The graph you show only covers the period 2003-2008.
Over the period 1955-2007, there has been a fairly consistent upward trend in sea surface temperature and ocean heat content. This is shown for example at http://tinyurl.com/m9nbds
There is considerable noise on the plot and the reduction over the past 5 years is consistent with that noise

Bill Kerr said...

I agree tony that the longer term trend is more important

Since your link goes to an earlier (2007) blog on the same site then this site is providing the broader overview (even though I didn't)

By my reading the article was more critique of an alarmist prediction by Hansen et al, not an outright denial

Mark Miller said...

@Tony:

I think you're misreading the graph you referred to.
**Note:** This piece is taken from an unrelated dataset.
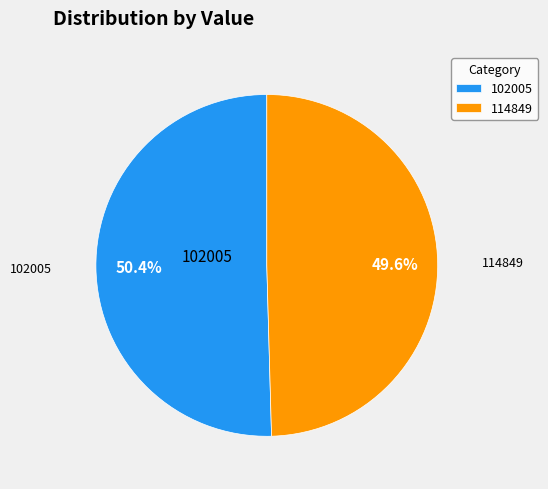

How many segments does this pie chart have?

2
If you take a look at it again you'll see that the Y axis goes from -0.4 degrees C to +0.4 degrees C. The zero for the graph is in the middle. So what you see for the red line plot is from 1955-1979 the combined land and sea surface temperature (the SST data) is falling, but at a decreasing rate. Thereafter, from 1980 onward, the temperature in this data set increased fairly consistently.

If you look at the web page for the SST data you'll see this more clearly. In the upper right-hand corner they show 3 graphs of temperature increases and decreases from 1850 to 2005. During most of that time the combined temperatures were decreasing. The large rise in the combined temperature began in 1980.

If you look at just the "upper ocean" plot (the OHC data), it does not show a consistent upward trend, but rather oscillation. From 1955-1967 temperature increases. From 1967 to 1972 it decreases. From 1972 to 1980 it increases. From 1980 to 1990 it decreases. And then from 1990 to 2002 it increases.

Unknown said...

Mark "The zero for the graph is in the middle."

Yes, this is because they chose to normalise to the 1961-1990 mean, it has no significance beyond that.

Likewise the SST data are normalised to around 1980, the base year is arbitary.


"graphs of temperature increases and decreases"

If you are saying that the graphs are of annual temperature change then I think you are misinterpreting them, they are of annual temperature compared with an arbitary base year.

If you are referring to short term fluctuations within a long term trend then I think that you should look at the longer term trent with data which is so noisy.